The Dam Breaks

Dan and Charlotte* belonged to a church they liked, where they had lots of friends. But Charlotte questioned some of the things her pastor said. The pastor, not about to have his authority challenged, called her to the front at the end of one church meeting and announced that the Lord had revealed to him that Charlotte was going to die in the next few days. So he, showing great love and concern, proclaimed that she had some things she needed to repent of.
He was manipulating Charlotte so she would submit to his authority.
Not long afterwards, after much emotional anguish, Dan and Charlotte moved to another church. They again settled in and enjoyed the people and the fellowship. Dan worked with the youth. Some pratices disturbed them, like posting the names of those who tithed. For the most part, however, they were content. Until everything fell apart when the pastor of this congregation was caught red-handed embezzling church funds, among other things.
Dan and Charlotte were devastated. They dropped out of that church, and for a while, didn’t attend anywhere.
Until Charlotte’s sister invited her to an assembly of Christians. She attended for a couple of months, and then Dan, more the reluctant soul, visited and soon began participating regularly.
Things here were different.
There was no almighty pastor who called the shots.
No one got special attention or deference.
No orders got pronounced from the pulpit.
The Bible was constantly opened, and appeal was made at every step for what was taught and practiced.
Simplicity and order, a quiet and humble spirit, ruled the meetings of the Christians.
Dan and Charlotte welcomed a teacher from the congregation into their home. They discovered tithes were not required in the New Testament.

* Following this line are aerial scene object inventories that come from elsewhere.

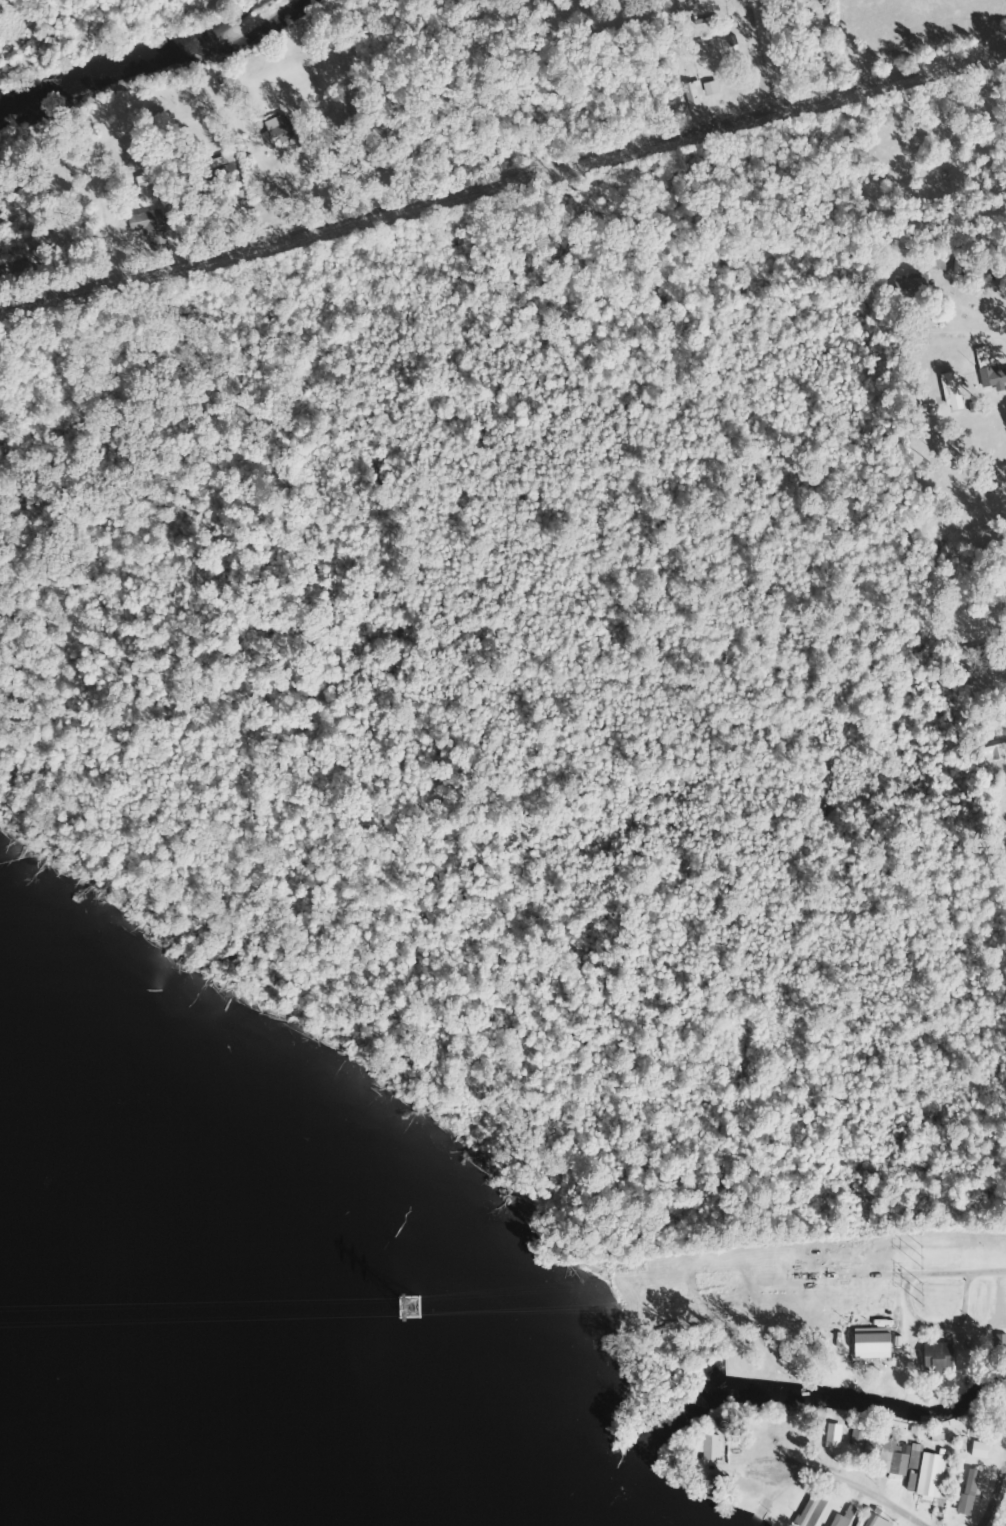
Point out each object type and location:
building: (793, 0)
road: (759, 32)
building: (691, 53)
building: (357, 103)
building: (280, 133)
road: (502, 139)
building: (370, 163)
building: (144, 188)
building: (148, 231)
building: (908, 287)
road: (932, 308)
building: (949, 392)
building: (971, 653)
building: (990, 752)
road: (907, 1229)
power tower: (915, 1255)
power tower: (918, 1293)
power tower: (409, 1306)
building: (890, 1341)
building: (934, 1359)
building: (1000, 1420)
building: (706, 1447)
building: (977, 1450)
building: (878, 1451)
building: (928, 1476)
building: (966, 1493)
building: (805, 1511)
building: (841, 1518)
building: (873, 1521)
road: (769, 1524)

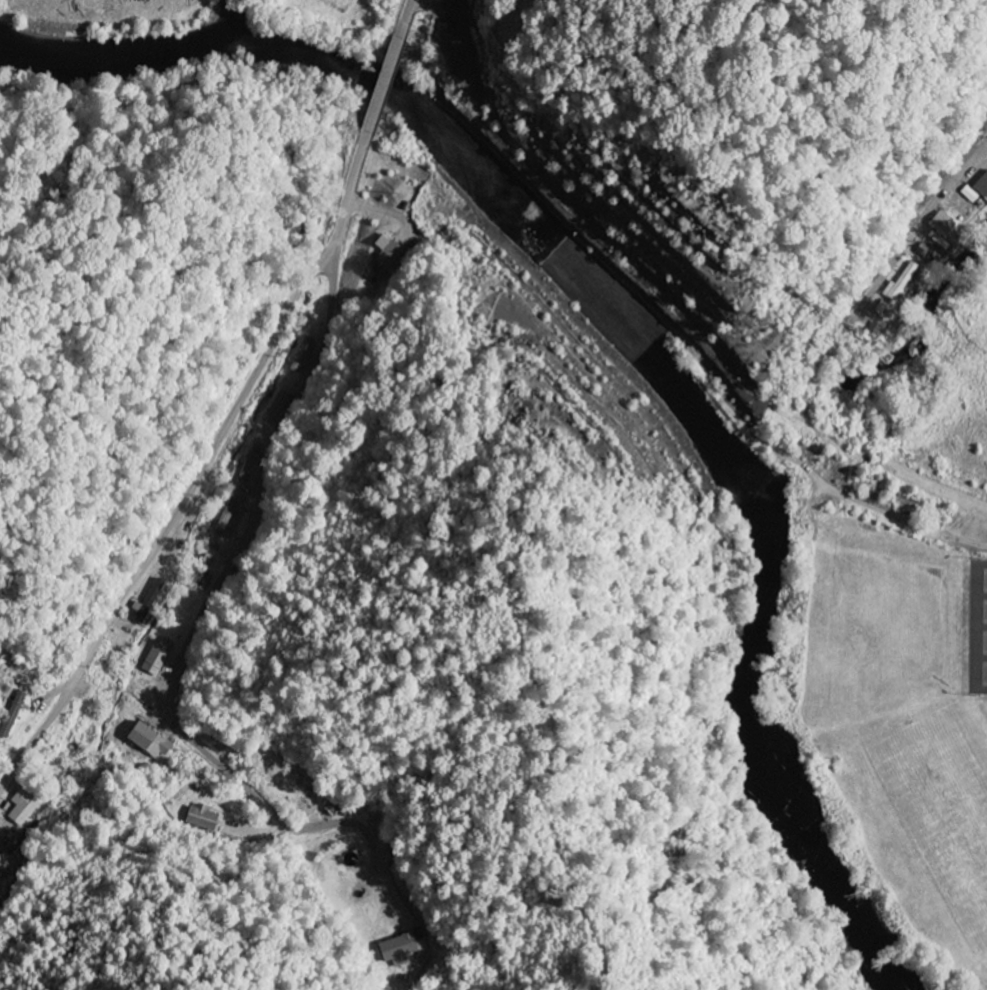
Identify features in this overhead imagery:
river: (240, 18)
road: (404, 18)
road: (384, 85)
building: (977, 188)
building: (940, 224)
road: (916, 237)
building: (391, 255)
building: (899, 283)
river: (639, 323)
road: (200, 473)
road: (254, 514)
building: (161, 659)
building: (152, 742)
building: (25, 808)
road: (265, 814)
building: (201, 818)
building: (397, 950)

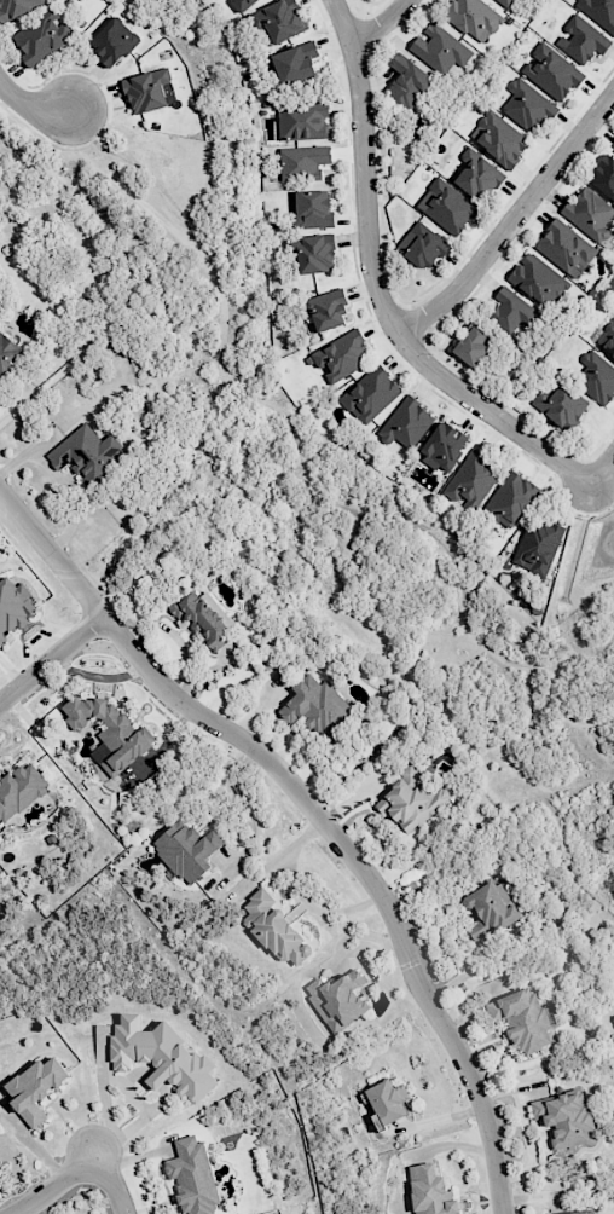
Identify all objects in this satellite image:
building: (509, 2)
building: (242, 4)
building: (597, 11)
building: (473, 18)
building: (280, 20)
road: (382, 24)
building: (43, 37)
building: (581, 40)
building: (114, 41)
building: (440, 48)
building: (295, 63)
building: (551, 71)
building: (407, 83)
building: (148, 91)
road: (31, 106)
building: (527, 106)
building: (303, 122)
building: (499, 139)
building: (613, 144)
building: (303, 162)
building: (478, 175)
building: (604, 176)
building: (447, 206)
building: (313, 208)
building: (589, 213)
road: (511, 221)
building: (421, 246)
building: (565, 248)
building: (313, 253)
building: (538, 280)
road: (376, 290)
building: (327, 310)
building: (511, 310)
building: (607, 334)
building: (472, 346)
building: (7, 351)
building: (340, 357)
building: (596, 377)
building: (370, 394)
building: (560, 404)
building: (406, 423)
building: (443, 446)
building: (86, 455)
road: (603, 471)
building: (472, 481)
building: (511, 499)
building: (537, 547)
building: (14, 607)
building: (203, 618)
road: (50, 657)
building: (315, 704)
building: (107, 731)
building: (19, 789)
building: (412, 800)
road: (245, 804)
road: (315, 810)
building: (187, 851)
building: (489, 910)
building: (275, 929)
building: (338, 999)
building: (523, 1019)
building: (162, 1057)
building: (35, 1088)
building: (388, 1101)
building: (562, 1120)
road: (102, 1143)
building: (193, 1176)
road: (113, 1184)
road: (54, 1185)
building: (430, 1191)
building: (584, 1212)

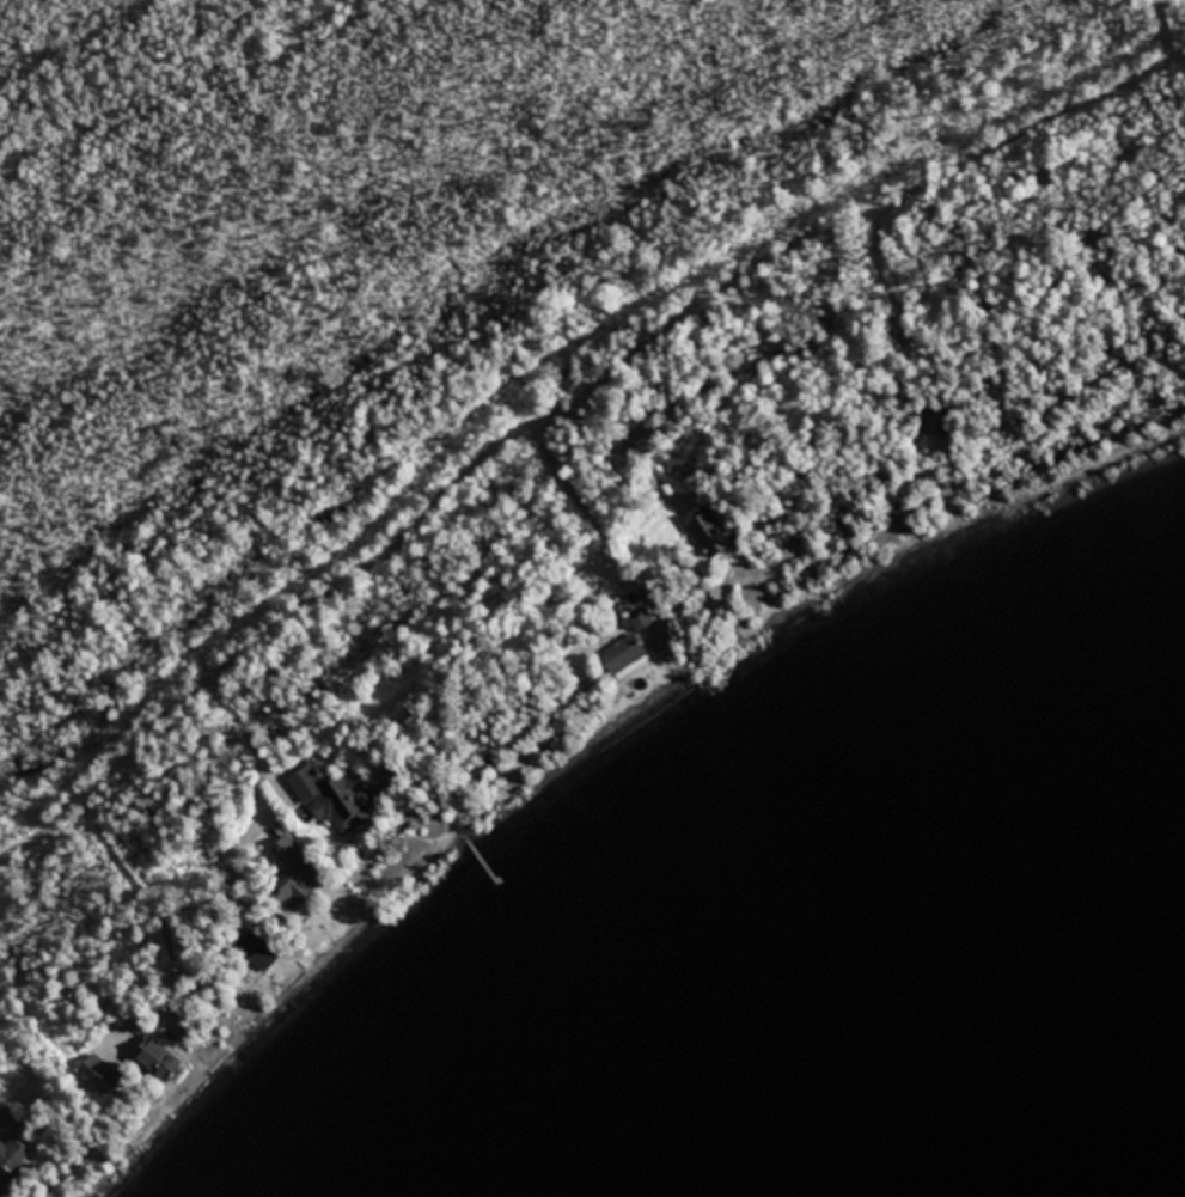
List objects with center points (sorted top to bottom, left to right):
road: (1166, 24)
road: (1178, 61)
road: (557, 416)
building: (712, 531)
building: (627, 642)
building: (336, 798)
building: (295, 883)
building: (159, 1060)
building: (97, 1072)
building: (9, 1144)

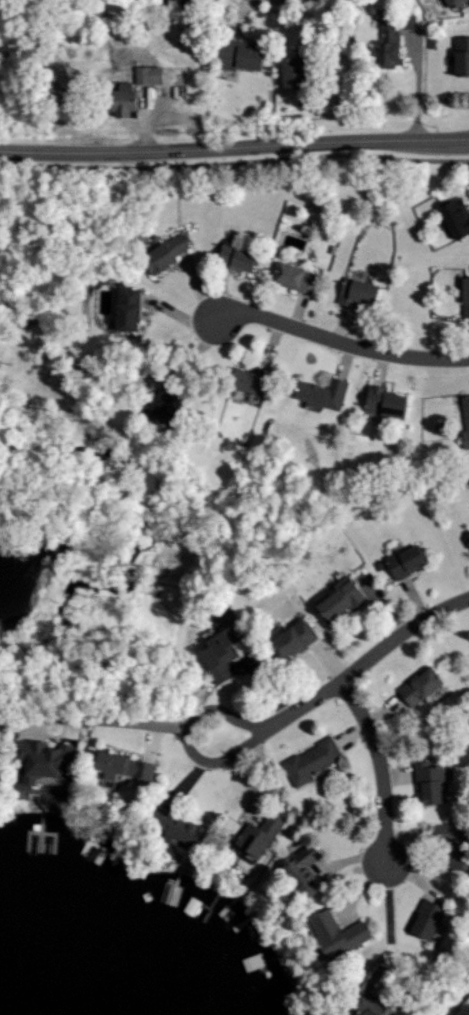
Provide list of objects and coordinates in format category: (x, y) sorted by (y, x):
building: (445, 2)
building: (380, 47)
building: (232, 55)
building: (458, 56)
building: (280, 71)
building: (145, 75)
road: (417, 88)
building: (113, 100)
road: (234, 147)
road: (234, 162)
building: (452, 217)
building: (158, 253)
building: (231, 258)
building: (287, 276)
building: (353, 292)
building: (463, 295)
building: (132, 310)
road: (341, 342)
building: (233, 379)
building: (316, 393)
building: (378, 402)
building: (170, 405)
building: (463, 422)
building: (466, 540)
building: (399, 560)
building: (344, 599)
building: (298, 640)
building: (223, 655)
road: (368, 660)
building: (425, 687)
road: (94, 720)
road: (203, 760)
building: (52, 761)
building: (314, 762)
building: (129, 768)
road: (381, 768)
building: (426, 781)
building: (186, 830)
building: (438, 831)
building: (264, 835)
building: (296, 872)
building: (421, 918)
road: (389, 924)
building: (327, 932)
building: (350, 987)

On reading Hebrews 9:27-28, they realized that talk of a millenium was empty words.
Little by little, they studied and found that so much of what they believed and practiced had little basis in Scripture.
Finally, they thought, if so much of this we’ve been taught is not true, what about our salvation? And they read together with the teacher about the requirements of repentance (Luke 13:1-5), the necessity of baptism for salvation (Acts 2:38), and the need for faithfulness in order to receive eternal life (Revelation 2:10).
The dam broke. The resistance to these final truths melted away. They welcomed the gospel and were immersed for their salvation. They discovered joy in obedience and gave thanks for the trials they had experienced which helped them to be open to the doctrine of Christ.
My friend, the world is full of religion, men exercise authority over others in the name of Christ, and preachers proclaim lies with the sound of truth.
Let yourself be driven to the Bible. Adopt it as your only guide. Compare everything with the word of God. Discover that obedience leads to salvation.
Whatever trial, persecution, or hardship you must bear to find and embrace the truth, endure it gladly, for your soul’s salvation.
“And you became imitators of us and of the Lord, for you received the word in much affliction, with the joy of the Holy Spirit” (1 Thessalonians 1:6).
* The names have been changed, but the tragic events actually occurred.

Whatever hardship you must bear to find the truth, endure it gladly, for your soul’s salvation.

2 Replies to “The Dam Breaks”

  1. Randy, I really liked this article. Wish we could think of an avenue for publishing it in a place where other folks that have had problems like these in other churches can read it and realize that it’s not supposed to be that way, that that’s not really God’s way, so they will keep looking.

  2. Michal, thanks for your kind remarks. Would to God that he would multiply Dan and Charlotte’s experience of discovering salvation, even at the cost of such momentary grief.